## PROBLEM DETAILS
Lines before the one containing "image of human" are to be skipped; reproduce that line and the rest of the records below exactly.

## EXTRACTED RECORDS
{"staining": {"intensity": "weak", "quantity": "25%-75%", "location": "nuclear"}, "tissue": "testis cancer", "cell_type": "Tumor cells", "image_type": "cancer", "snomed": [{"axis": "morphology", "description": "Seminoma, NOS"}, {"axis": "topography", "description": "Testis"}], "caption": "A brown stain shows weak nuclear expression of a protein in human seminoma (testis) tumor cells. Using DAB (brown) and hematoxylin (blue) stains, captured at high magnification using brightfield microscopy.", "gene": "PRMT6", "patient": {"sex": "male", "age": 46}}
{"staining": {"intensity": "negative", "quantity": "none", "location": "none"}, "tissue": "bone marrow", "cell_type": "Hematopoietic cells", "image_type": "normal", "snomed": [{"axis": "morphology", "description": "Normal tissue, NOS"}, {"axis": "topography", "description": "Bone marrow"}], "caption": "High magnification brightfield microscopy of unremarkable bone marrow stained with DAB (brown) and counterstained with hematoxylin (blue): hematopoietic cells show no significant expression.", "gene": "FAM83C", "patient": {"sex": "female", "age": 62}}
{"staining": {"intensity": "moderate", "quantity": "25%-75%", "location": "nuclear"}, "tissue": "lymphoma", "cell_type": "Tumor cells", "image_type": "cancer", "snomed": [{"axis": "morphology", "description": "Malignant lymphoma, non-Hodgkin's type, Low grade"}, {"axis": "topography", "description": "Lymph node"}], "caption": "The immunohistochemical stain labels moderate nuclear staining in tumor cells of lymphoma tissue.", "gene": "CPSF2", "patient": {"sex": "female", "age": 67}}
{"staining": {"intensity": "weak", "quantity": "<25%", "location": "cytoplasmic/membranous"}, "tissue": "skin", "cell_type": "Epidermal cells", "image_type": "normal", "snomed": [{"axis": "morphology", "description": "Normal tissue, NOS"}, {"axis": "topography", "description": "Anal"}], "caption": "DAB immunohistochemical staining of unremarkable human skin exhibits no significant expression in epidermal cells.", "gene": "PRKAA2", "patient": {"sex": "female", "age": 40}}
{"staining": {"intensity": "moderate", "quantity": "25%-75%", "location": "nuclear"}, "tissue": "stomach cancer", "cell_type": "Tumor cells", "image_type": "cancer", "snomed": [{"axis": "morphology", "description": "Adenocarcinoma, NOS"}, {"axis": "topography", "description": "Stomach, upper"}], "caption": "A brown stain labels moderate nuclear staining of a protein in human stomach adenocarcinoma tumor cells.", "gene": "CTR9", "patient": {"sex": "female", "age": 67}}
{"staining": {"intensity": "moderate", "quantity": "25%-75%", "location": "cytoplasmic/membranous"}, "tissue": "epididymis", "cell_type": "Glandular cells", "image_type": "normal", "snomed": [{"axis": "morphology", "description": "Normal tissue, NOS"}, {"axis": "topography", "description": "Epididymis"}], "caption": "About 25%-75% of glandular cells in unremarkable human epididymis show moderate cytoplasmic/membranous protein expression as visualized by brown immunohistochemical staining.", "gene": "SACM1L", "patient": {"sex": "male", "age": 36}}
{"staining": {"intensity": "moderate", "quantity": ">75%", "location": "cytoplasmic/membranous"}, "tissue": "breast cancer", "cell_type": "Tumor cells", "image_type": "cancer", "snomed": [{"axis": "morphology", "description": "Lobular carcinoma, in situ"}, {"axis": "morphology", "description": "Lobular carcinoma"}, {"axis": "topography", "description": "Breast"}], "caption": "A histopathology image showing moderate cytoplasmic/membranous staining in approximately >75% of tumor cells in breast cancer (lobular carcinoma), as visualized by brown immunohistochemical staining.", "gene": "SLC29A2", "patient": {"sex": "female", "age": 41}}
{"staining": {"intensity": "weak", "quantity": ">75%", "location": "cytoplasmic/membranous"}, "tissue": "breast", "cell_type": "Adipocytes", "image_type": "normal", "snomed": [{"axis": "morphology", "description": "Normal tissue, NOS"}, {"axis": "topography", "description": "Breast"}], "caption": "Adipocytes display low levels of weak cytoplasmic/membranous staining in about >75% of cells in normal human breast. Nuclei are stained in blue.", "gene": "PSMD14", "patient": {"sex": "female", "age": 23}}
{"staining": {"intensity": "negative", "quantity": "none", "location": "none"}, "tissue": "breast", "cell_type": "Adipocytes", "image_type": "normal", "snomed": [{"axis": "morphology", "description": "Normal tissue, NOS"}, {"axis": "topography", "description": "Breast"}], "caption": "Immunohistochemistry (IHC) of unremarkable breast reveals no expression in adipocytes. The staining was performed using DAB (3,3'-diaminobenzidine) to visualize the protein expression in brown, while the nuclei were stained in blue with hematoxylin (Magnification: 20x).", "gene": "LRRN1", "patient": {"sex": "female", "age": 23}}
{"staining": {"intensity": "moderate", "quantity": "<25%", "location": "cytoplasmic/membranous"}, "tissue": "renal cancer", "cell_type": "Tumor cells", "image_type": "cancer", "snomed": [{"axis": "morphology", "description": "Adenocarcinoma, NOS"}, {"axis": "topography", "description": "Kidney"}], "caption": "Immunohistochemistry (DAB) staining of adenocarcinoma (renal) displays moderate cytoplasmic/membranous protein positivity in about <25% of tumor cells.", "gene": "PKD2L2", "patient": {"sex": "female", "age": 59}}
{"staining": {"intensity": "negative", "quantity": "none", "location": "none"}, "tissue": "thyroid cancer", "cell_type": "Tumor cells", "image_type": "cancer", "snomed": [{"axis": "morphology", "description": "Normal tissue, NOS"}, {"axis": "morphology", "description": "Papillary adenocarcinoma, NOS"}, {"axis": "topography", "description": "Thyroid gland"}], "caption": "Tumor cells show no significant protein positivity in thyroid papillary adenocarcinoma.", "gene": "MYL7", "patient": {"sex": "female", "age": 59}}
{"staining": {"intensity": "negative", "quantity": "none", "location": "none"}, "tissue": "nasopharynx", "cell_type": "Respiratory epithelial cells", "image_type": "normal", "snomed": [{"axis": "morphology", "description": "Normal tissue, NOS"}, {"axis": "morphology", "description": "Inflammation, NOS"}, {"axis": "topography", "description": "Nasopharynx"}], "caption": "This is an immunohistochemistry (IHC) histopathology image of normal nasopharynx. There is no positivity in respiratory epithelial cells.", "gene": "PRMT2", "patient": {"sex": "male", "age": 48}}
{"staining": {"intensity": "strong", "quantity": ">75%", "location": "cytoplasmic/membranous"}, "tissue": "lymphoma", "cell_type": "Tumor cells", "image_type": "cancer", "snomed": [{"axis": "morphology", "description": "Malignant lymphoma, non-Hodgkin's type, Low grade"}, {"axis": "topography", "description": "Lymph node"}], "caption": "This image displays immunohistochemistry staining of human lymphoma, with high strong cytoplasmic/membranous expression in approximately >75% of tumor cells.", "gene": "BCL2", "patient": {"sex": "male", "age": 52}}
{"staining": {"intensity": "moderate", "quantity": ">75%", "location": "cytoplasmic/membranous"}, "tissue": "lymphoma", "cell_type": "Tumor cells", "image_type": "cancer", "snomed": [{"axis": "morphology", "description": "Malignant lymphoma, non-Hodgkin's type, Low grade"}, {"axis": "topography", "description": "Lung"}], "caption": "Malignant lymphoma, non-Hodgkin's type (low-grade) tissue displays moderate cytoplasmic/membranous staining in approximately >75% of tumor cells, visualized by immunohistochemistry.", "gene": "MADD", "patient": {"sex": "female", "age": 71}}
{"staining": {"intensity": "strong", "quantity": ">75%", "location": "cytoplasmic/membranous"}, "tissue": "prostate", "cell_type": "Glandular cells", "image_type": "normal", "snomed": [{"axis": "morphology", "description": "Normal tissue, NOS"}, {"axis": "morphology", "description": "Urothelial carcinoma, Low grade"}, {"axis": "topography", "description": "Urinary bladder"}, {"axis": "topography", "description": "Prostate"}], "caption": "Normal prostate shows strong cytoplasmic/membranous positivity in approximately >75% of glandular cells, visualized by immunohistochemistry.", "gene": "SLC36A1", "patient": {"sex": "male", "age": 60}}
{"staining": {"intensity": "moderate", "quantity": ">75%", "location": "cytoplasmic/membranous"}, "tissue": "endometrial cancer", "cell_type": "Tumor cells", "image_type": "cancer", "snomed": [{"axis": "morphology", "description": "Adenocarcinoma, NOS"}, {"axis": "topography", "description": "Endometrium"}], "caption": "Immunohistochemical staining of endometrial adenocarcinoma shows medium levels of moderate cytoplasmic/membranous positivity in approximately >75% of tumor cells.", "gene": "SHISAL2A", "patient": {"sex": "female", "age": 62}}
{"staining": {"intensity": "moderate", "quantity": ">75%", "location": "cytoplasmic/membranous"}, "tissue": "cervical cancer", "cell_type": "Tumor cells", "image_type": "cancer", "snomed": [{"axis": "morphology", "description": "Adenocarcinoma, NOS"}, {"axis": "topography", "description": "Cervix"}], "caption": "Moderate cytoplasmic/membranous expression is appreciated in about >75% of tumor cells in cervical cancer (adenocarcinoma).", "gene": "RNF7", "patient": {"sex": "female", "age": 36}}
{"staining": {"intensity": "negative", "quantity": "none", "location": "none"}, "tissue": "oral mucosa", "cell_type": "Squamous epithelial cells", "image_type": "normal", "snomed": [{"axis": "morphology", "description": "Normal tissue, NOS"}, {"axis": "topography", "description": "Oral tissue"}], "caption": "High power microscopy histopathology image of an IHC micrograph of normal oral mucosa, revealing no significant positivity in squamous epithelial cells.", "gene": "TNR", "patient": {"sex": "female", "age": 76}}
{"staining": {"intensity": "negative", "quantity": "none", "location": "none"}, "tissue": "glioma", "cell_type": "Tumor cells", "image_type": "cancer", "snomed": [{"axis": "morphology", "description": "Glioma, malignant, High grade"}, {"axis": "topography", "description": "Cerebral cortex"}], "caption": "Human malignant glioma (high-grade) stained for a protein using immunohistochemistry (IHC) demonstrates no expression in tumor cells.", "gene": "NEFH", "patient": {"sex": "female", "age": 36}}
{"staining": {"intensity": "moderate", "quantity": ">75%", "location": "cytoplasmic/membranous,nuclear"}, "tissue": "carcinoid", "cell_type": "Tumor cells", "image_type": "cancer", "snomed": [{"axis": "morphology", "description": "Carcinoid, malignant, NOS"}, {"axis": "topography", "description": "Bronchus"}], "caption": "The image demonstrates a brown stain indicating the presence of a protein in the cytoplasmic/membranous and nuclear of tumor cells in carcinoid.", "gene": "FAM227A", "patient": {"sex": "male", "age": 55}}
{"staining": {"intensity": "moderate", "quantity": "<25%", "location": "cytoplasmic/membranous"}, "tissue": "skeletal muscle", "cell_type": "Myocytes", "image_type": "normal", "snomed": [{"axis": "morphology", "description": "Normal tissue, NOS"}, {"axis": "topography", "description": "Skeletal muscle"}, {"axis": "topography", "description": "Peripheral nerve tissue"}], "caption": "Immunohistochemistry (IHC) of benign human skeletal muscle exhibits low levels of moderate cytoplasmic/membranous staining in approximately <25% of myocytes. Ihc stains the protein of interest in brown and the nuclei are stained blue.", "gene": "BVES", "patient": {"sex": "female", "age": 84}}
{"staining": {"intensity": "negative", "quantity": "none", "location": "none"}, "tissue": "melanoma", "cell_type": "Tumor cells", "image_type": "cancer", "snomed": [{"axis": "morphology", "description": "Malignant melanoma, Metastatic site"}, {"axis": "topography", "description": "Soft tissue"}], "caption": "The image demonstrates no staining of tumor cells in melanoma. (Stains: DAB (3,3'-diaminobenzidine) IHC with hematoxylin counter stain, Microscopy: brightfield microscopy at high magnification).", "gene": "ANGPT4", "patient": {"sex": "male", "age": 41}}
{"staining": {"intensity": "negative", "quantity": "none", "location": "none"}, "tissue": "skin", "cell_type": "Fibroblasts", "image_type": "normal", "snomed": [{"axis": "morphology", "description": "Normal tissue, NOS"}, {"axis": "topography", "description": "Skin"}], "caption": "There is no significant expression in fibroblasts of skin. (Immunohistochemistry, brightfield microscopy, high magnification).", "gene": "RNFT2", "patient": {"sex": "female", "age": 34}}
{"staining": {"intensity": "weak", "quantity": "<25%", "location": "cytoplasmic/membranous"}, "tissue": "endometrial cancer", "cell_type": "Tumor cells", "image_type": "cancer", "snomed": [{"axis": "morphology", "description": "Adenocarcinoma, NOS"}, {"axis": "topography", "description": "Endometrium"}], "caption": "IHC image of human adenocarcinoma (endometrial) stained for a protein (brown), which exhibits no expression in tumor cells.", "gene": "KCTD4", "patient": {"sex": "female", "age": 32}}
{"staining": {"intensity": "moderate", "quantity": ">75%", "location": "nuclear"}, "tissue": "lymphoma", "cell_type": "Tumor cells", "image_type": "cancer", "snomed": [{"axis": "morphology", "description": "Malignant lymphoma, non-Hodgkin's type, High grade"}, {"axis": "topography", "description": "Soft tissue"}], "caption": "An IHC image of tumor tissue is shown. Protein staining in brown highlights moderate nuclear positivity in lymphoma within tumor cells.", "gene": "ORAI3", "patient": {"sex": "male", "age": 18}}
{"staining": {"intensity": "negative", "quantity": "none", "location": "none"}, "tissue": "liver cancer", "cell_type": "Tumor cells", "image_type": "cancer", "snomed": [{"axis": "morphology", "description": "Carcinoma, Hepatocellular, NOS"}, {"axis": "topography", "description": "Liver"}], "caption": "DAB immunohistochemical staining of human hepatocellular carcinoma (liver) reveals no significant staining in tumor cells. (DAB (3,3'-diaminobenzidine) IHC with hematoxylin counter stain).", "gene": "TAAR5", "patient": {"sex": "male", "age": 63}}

## RESPONSE BOX
{"staining": {"intensity": "weak", "quantity": "<25%", "location": "cytoplasmic/membranous"}, "tissue": "endometrial cancer", "cell_type": "Tumor cells", "image_type": "cancer", "snomed": [{"axis": "morphology", "description": "Adenocarcinoma, NOS"}, {"axis": "topography", "description": "Endometrium"}], "caption": "IHC image of human adenocarcinoma (endometrial) stained for a protein (brown), which exhibits no expression in tumor cells.", "gene": "KCTD4", "patient": {"sex": "female", "age": 32}}
{"staining": {"intensity": "moderate", "quantity": ">75%", "location": "nuclear"}, "tissue": "lymphoma", "cell_type": "Tumor cells", "image_type": "cancer", "snomed": [{"axis": "morphology", "description": "Malignant lymphoma, non-Hodgkin's type, High grade"}, {"axis": "topography", "description": "Soft tissue"}], "caption": "An IHC image of tumor tissue is shown. Protein staining in brown highlights moderate nuclear positivity in lymphoma within tumor cells.", "gene": "ORAI3", "patient": {"sex": "male", "age": 18}}
{"staining": {"intensity": "negative", "quantity": "none", "location": "none"}, "tissue": "liver cancer", "cell_type": "Tumor cells", "image_type": "cancer", "snomed": [{"axis": "morphology", "description": "Carcinoma, Hepatocellular, NOS"}, {"axis": "topography", "description": "Liver"}], "caption": "DAB immunohistochemical staining of human hepatocellular carcinoma (liver) reveals no significant staining in tumor cells. (DAB (3,3'-diaminobenzidine) IHC with hematoxylin counter stain).", "gene": "TAAR5", "patient": {"sex": "male", "age": 63}}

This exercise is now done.